Master’s Student Wins $12,000 McIntyre Fellowship
Tony Schick Will Examine Lives of People Living Poverty in Missouri
Columbia, Mo. (April 30, 2012) — Tony Schick, a Missouri School of Journalism master’s student, is the winner of the 2012 O.O. McIntyre Fellowship.
Schick will use the $12,000 award to explore pockets of Missouri to beyond statistics into the lives of people living in poverty. The title of his project is “Poorly Defined.”
One of the drivers of Schick’s idea was his reporting done from Missouri’s Bootheel in the wake of the levee breach on the Mississippi River in 2011 – especially his time with the scattered residents of the flooded town of Pinhook. That and foundational reporting for The American Next project piqued Schick’s curiosity about how the governmental and statistical definitions of poverty play out on the ground. Does a family of four living in poverty in small-town Missouri face the same challenges as a family of four living in poverty is St. Louis? Are you really poor if you make poverty-level wages but still own a television and a microwave? How much of poverty is a function of geography, of circumstance, of opportunity or of attitude?
“I feel honored, humbled, and reminded that I’ve got quite a bit of work to do,” said Schick.
Schick plans to pitch his project to several major magazines, but before that will build his own website and post stories, photos and graphics as he reports.
A native of Portland, Schick earned his bachelor’s degree in journalism and sociology at Gonzaga University in Spokane Wash.

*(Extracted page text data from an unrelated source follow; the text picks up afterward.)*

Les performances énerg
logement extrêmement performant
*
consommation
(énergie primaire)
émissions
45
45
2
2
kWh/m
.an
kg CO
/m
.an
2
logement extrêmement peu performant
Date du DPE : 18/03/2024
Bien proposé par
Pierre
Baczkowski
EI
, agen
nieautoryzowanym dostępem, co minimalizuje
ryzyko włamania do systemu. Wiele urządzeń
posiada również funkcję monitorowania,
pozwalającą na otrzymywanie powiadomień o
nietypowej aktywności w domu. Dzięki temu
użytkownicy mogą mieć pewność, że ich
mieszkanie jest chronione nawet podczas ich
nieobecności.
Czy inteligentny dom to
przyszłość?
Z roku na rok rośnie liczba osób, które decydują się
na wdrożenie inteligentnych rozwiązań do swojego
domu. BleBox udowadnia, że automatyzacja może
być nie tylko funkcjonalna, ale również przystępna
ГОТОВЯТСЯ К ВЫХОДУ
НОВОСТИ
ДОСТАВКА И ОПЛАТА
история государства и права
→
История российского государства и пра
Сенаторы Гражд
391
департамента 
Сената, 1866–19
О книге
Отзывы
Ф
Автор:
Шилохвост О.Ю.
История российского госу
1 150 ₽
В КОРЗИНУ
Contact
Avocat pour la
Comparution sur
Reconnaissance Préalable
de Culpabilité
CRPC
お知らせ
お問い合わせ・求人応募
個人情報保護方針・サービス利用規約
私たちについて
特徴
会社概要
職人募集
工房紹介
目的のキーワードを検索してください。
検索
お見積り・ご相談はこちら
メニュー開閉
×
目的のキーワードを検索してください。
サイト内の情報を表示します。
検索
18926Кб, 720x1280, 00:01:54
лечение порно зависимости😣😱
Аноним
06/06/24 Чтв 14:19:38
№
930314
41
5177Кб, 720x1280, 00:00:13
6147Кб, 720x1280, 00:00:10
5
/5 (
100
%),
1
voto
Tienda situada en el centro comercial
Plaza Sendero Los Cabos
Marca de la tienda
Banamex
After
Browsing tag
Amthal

About the O.O. McIntyre Fellowship
O.O. McIntyre was one of the most widely known New York columnists during the 1920s and 1930s. His column, “New York Day by Day,” was syndicated to 508 newspapers in every state, Canada and Mexico. Born in Plattsburg, Mo., McIntyre was raised in Gallipolis, Ohio, where he got his start in newspapers as a reporter for $5 a week. McIntyre died in 1938, and his widow, Maybelle, left part of his estate to the Missouri School of Journalism. In her will, she established the O.O. McIntyre Postgraduate Writing Fellowship to help aspiring writers.